Aris Babikian (Armenian: Արիս Պապիկեան) is a Canadian politician. A member of the Progressive Conservative Party of Ontario, he has represented the riding of Scarborough—Agincourt in the Legislative Assembly of Ontario since 2018.

==Biography==
Babikian grew up in Aleppo, Syria, then lived in Beirut, Lebanon. He relocated to Canada in 1978 during the Lebanese Civil War, and has lived in Scarborough—Agincourt since 1991. He had served as citizenship and immigration advisor to the Armenian Community Centre in Toronto, and as president of the Armenian National Federation of Canada.

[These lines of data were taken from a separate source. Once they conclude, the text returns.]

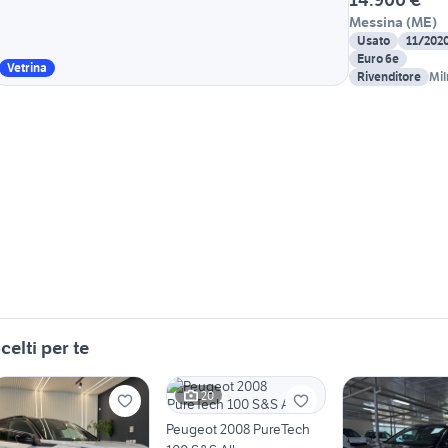
Messina
(
ME
)
Usato
11/202
Euro 6e
Vetrina
Rivenditore
Mil
celti per te
20
Peugeot 2008 PureTech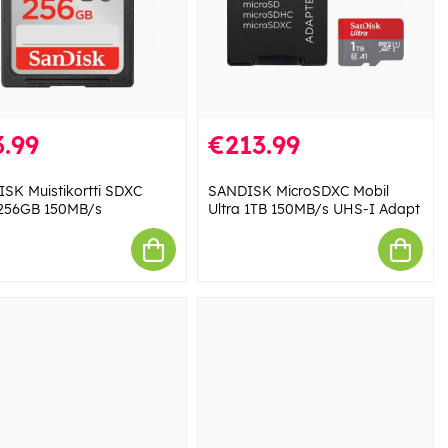
.99
€213.99
SK Muistikortti SDXC
SANDISK MicroSDXC Mobil
 256GB 150MB/s
Ultra 1TB 150MB/s UHS-I Adapt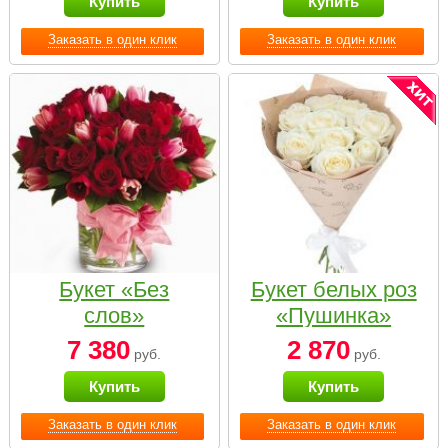
Купить
Купить
Заказать в один клик
Заказать в один клик
Букет «Без
Букет белых роз
слов»
«Пушинка»
7 380
2 870
руб.
руб.
Купить
Купить
Заказать в один клик
Заказать в один клик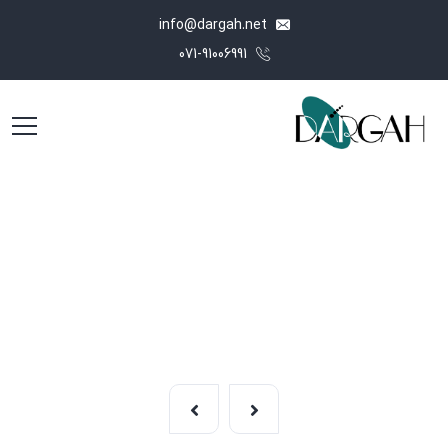
info@dargah.net
071-91006991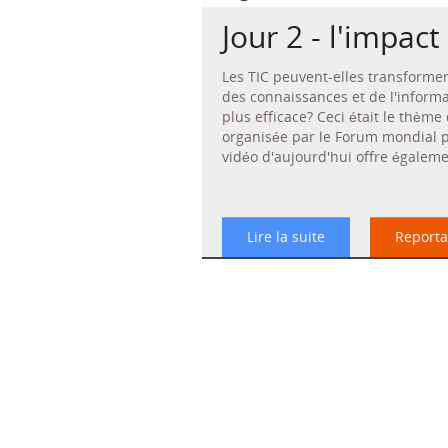
Jour 2 - l'impact
Les TIC peuvent-elles transformer
des connaissances et de l'informat
plus efficace? Ceci était le thème
organisée par le Forum mondial po
vidéo d'aujourd'hui offre égalem
Lire la suite
Reporta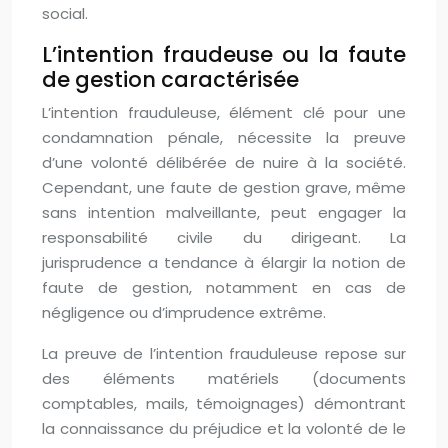
social.
L’intention fraudeuse ou la faute
de gestion caractérisée
L’intention frauduleuse, élément clé pour une
condamnation pénale, nécessite la preuve
d’une volonté délibérée de nuire à la société.
Cependant, une faute de gestion grave, même
sans intention malveillante, peut engager la
responsabilité civile du dirigeant. La
jurisprudence a tendance à élargir la notion de
faute de gestion, notamment en cas de
négligence ou d’imprudence extrême.
La preuve de l’intention frauduleuse repose sur
des éléments matériels (documents
comptables, mails, témoignages) démontrant
la connaissance du préjudice et la volonté de le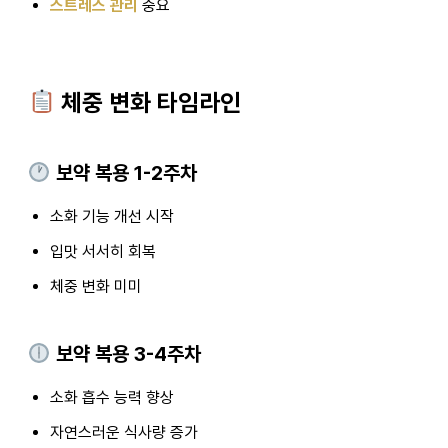
스트레스 관리
중요
체중 변화 타임라인
보약 복용 1-2주차
소화 기능 개선 시작
입맛 서서히 회복
체중 변화 미미
보약 복용 3-4주차
소화 흡수 능력 향상
자연스러운 식사량 증가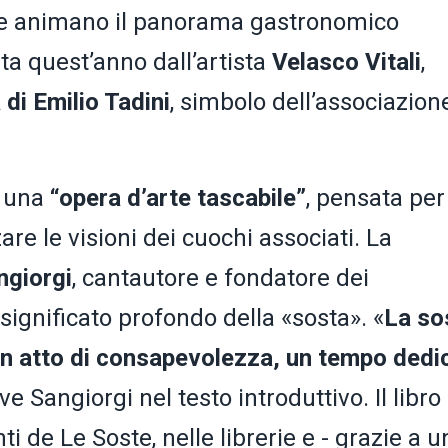
 animano il panorama gastronomico
ata quest’anno dall’artista
Velasco Vitali
,
 di Emilio Tadini
, simbolo dell’associazion
e una
“opera d’arte tascabile”
, pensata per
re le visioni dei cuochi associati. La
ngiorgi
, cantautore e fondatore dei
l significato profondo della «sosta». «
La so
un atto di consapevolezza, un tempo dedi
ive Sangiorgi nel testo introduttivo. Il libro
ti de Le Soste, nelle librerie e - grazie a u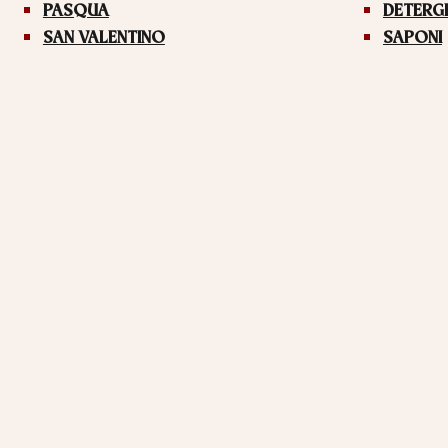
PASQUA
DETERG
SAN VALENTINO
SAPONI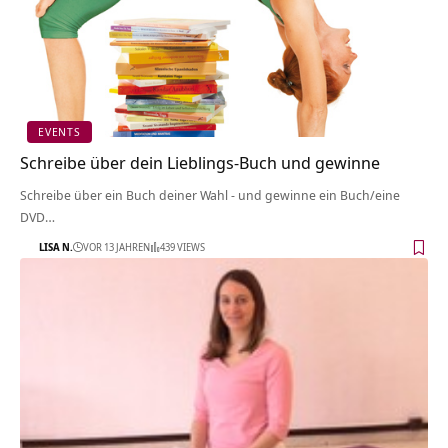
EVENTS
Schreibe über dein Lieblings-Buch und gewinne
Schreibe über ein Buch deiner Wahl - und gewinne ein Buch/eine
DVD…
LISA N.
VOR 13 JAHREN
439 VIEWS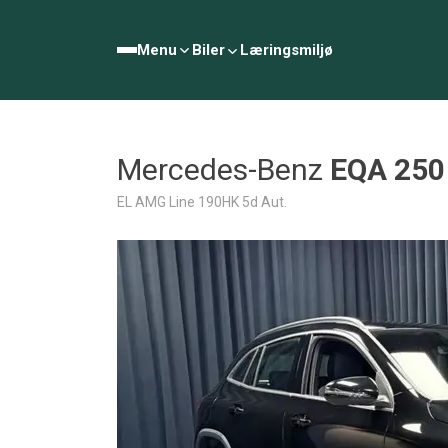
Menu
Biler
Læringsmiljø
Mercedes-Benz
EQA 250
EL AMG Line 190HK 5d Aut.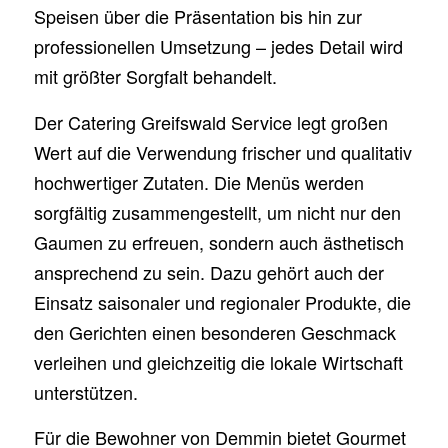
Speisen über die Präsentation bis hin zur
professionellen Umsetzung – jedes Detail wird
mit größter Sorgfalt behandelt.
Der Catering Greifswald Service legt großen
Wert auf die Verwendung frischer und qualitativ
hochwertiger Zutaten. Die Menüs werden
sorgfältig zusammengestellt, um nicht nur den
Gaumen zu erfreuen, sondern auch ästhetisch
ansprechend zu sein. Dazu gehört auch der
Einsatz saisonaler und regionaler Produkte, die
den Gerichten einen besonderen Geschmack
verleihen und gleichzeitig die lokale Wirtschaft
unterstützen.
Für die Bewohner von Demmin bietet Gourmet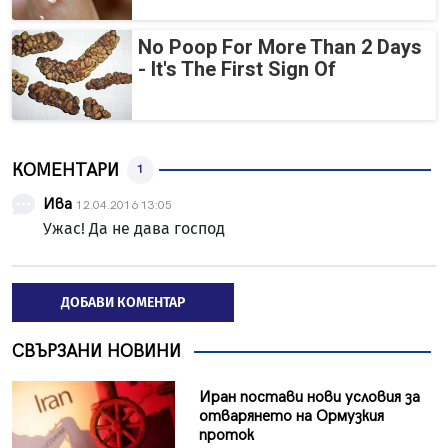
No Poop For More Than 2 Days
- It's The First Sign Of
КОМЕНТАРИ
1
Ива
12.04.2016 13:05
Ужас! Да не дава господ
ДОБАВИ КОМЕНТАР
СВЪРЗАНИ НОВИНИ
Иран постави нови условия за
отварянето на Ормузкия
проток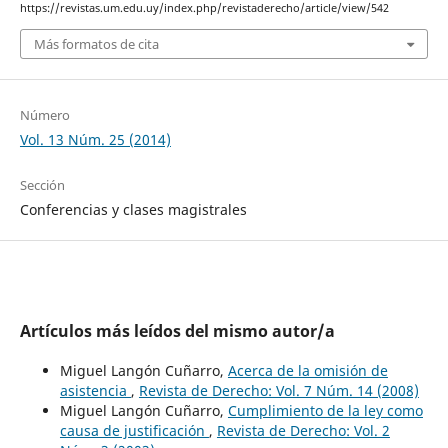
https://revistas.um.edu.uy/index.php/revistaderecho/article/view/542
Más formatos de cita
Número
Vol. 13 Núm. 25 (2014)
Sección
Conferencias y clases magistrales
Artículos más leídos del mismo autor/a
Miguel Langón Cuñarro,
Acerca de la omisión de
asistencia
,
Revista de Derecho: Vol. 7 Núm. 14 (2008)
Miguel Langón Cuñarro,
Cumplimiento de la ley como
causa de justificación
,
Revista de Derecho: Vol. 2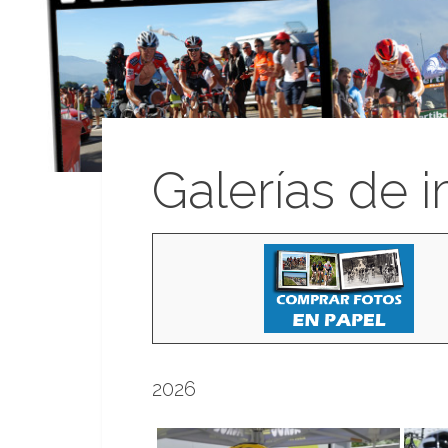
Galerías de 
2026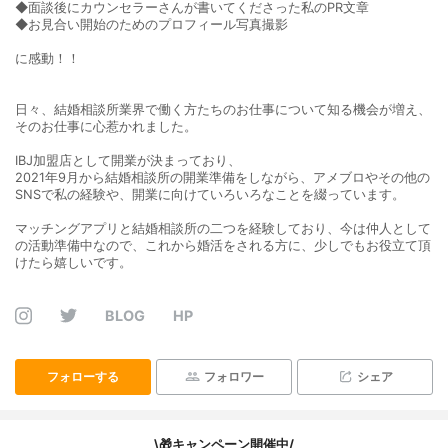
◆面談後にカウンセラーさんが書いてくださった私のPR文章
◆お見合い開始のためのプロフィール写真撮影
に感動！！
日々、結婚相談所業界で働く方たちのお仕事について知る機会が増え、
そのお仕事に心惹かれました。
IBJ加盟店として開業が決まっており、
2021年9月から結婚相談所の開業準備をしながら、アメブロやその他の
SNSで私の経験や、開業に向けていろいろなことを綴っています。
マッチングアプリと結婚相談所の二つを経験しており、今は仲人として
の活動準備中なので、これから婚活をされる方に、少しでもお役立て頂
けたら嬉しいです。
BLOG
HP
フォローする
フォロワー
シェア
\🎁キャンペーン開催中/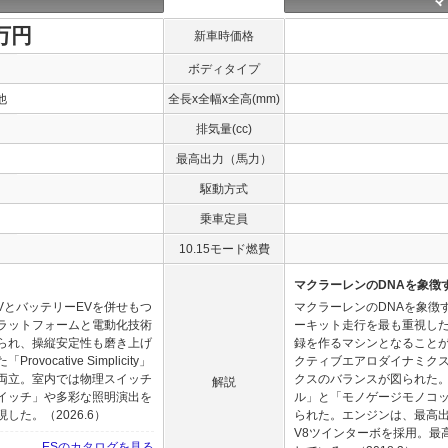
マ
0万円
新車時価格
ボディタイプ
他
全長x全幅x全高(mm)
排気量(cc)
最高出力（馬力）
駆動方式
乗車定員
10.15モード燃費
マクラーレンのDNAを象徴
VとバッテリーEVを併せもつ
マクラーレンのDNAを象徴
ラットフォームと電動化技術
ーキット走行を最も重視し
られ、操縦安定性も磨き上げ
録を作るマシンとなること
cative Simplicity」
クティブエアロダイナミク
両立。室内では物理スイッチ
クスのバランスが図られた
解説
イッチ」や多彩な照明演出を
ル」と「モノゲージモノコ
た。（2026.6）
られた。エンジンは、最高出力
V8ツインターボを採用。最高時速
ESのカタログを見る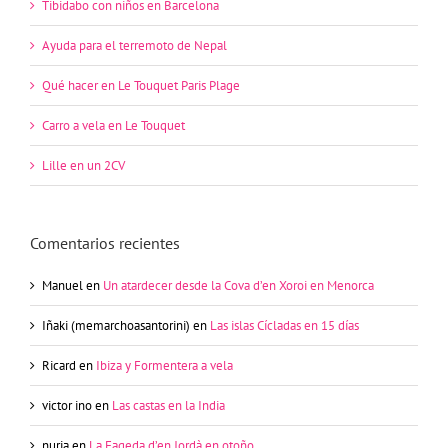
Tibidabo con niños en Barcelona
Ayuda para el terremoto de Nepal
Qué hacer en Le Touquet Paris Plage
Carro a vela en Le Touquet
Lille en un 2CV
Comentarios recientes
Manuel
en
Un atardecer desde la Cova d’en Xoroi en Menorca
Iñaki (memarchoasantorini)
en
Las islas Cícladas en 15 días
Ricard
en
Ibiza y Formentera a vela
victor ino
en
Las castas en la India
nuria
en
La Fageda d’en Jordà en otoño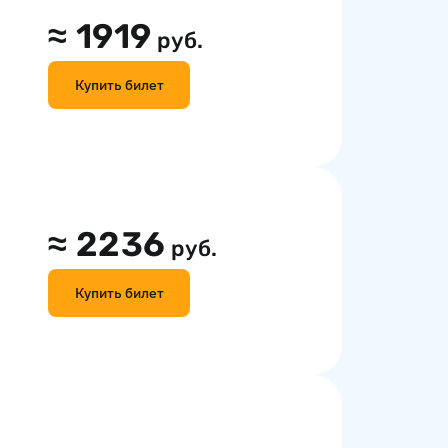
≈
1919
руб.
Купить билет
≈
2236
руб.
Купить билет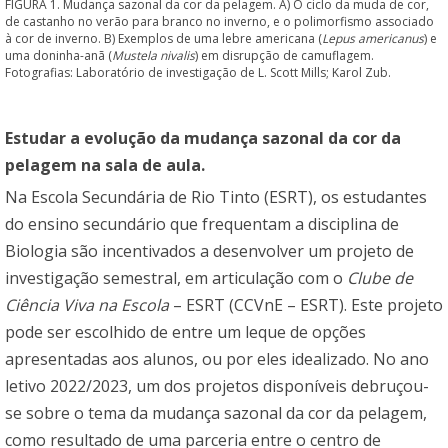
FIGURA 1. Mudança sazonal da cor da pelagem. A) O ciclo da muda de cor,
de castanho no verão para branco no inverno, e o polimorfismo associado
à cor de inverno. B) Exemplos de uma lebre americana (
Lepus americanus
) e
uma doninha-anã (
Mustela nivalis
) em disrupção de camuflagem.
Fotografias: Laboratório de investigação de L. Scott Mills; Karol Zub.
Estudar a evolução da mudança sazonal da cor da
pelagem na sala de aula.
Na Escola Secundária de Rio Tinto (ESRT), os estudantes
do ensino secundário que frequentam a disciplina de
Biologia são incentivados a desenvolver um projeto de
investigação semestral, em articulação com o
Clube de
Ciência Viva na Escola
– ESRT (CCVnE – ESRT). Este projeto
pode ser escolhido de entre um leque de opções
apresentadas aos alunos, ou por eles idealizado. No ano
letivo 2022/2023, um dos projetos disponíveis debruçou-
se sobre o tema da mudança sazonal da cor da pelagem,
como resultado de uma parceria entre o centro de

He was first appointed as a citizenship judge in 2009, and served a second term from 2012 to 2015.

He ran in the 2018 provincial election as the Progressive Conservative candidate in Scarborough—Agincourt, and was elected to the Ontario Legislature by winning just over 50% of the vote, defeating the incumbent Liberal candidate Soo Wong and breaking 30 years of Liberal representation in the riding. He also became the first Canadian of Armenian descent elected to the Ontario Legislature. In the 42nd Parliament he served as vice-chair of the standing committees on Justice Policy, Social Policy, and Government Agencies, and chair of the standing committee on Regulations and Private Bills.

He faced Soo Wong again in the 2022 provincial election, this time defeating her by a narrower margin to be re-elected in Scarborough—Agincourt; he chaired the standing committee on the Interior in the 43rd Parliament. He defeated Liberal candidate Peter Yuen in the 2025 election, and was named parliamentary assistant to the Minister of Citizenship and Multiculturalism.

==Electoral record==

v; t; e; 2018 Ontario general election: Scarborough—Agincourt
| Party | Candidate | Votes | % | ±% |
|  | Progressive Conservative | Aris Babikian | 18,582 | 50.40 | +15.88 |
|  | Liberal | Soo Wong | 10,429 | 28.29 | -21.44 |
|  | New Democratic | Tasleem Riaz | 6,434 | 17.45 | +5.66 |
|  | Green | Lydia West | 635 | 1.72 | -0.88 |
|  | Libertarian | Mark Sinclair | 244 | 0.66 | N/A |
|  | Independent | Jude Coutinho | 189 | 0.51 | N/A |
|  | Moderate | Rubina Ansary | 148 | 0.40 | N/A |
|  | Trillium | Carlos Lacuna | 118 | 0.32 | N/A |
|  | People's Political Party | Badih Rawdah | 92 | 0.25 | N/A |
| Total valid votes |  |  | 36,871 | 100.0 |
|  | Progressive Conservative notional gain from Liberal |  | Swing |  | +18.66 |
Source: Elections Ontario

v; t; e; 2022 Ontario general election: Scarborough—Agincourt
| Party | Candidate | Votes | % | ±% | Expenditures |
|  | Progressive Conservative | Aris Babikian | 14,040 | 49.03 | −1.37 | $73,607 |
|  | Liberal | Soo Wong | 10,672 | 37.27 | +8.98 | $34,013 |
|  | New Democratic | Benjamin Lee Truong | 2,512 | 8.77 | −8.68 | $5,939 |
|  | Green | Jacqueline Scott | 628 | 2.19 | +0.47 | $0 |
|  | Ontario Party | Donny Morgan | 492 | 1.72 |  | $8,379 |
|  | New Blue | Rane Vega | 292 | 1.02 |  | $2,200 |
| Total valid votes/expense limit |  |  | 28,636 | 99.45 | +0.48 | $102,205 |
| Total rejected, unmarked, and declined ballots |  |  | 159 | 0.55 | -0.48 |
| Turnout |  |  | 28,795 | 39.43 | -11.92 |
| Eligible voters |  |  | 72,891 |
|  | Progressive Conservative hold |  | Swing |  | −5.18 |
Source(s) "Summary of Valid Votes Cast for Each Candidate" (PDF). Elections Ontario. Archived from the original on May 18, 2023. "Statistical Summary by Electoral District" (PDF). Elections Ontario. Archived from the original on May 21, 2023.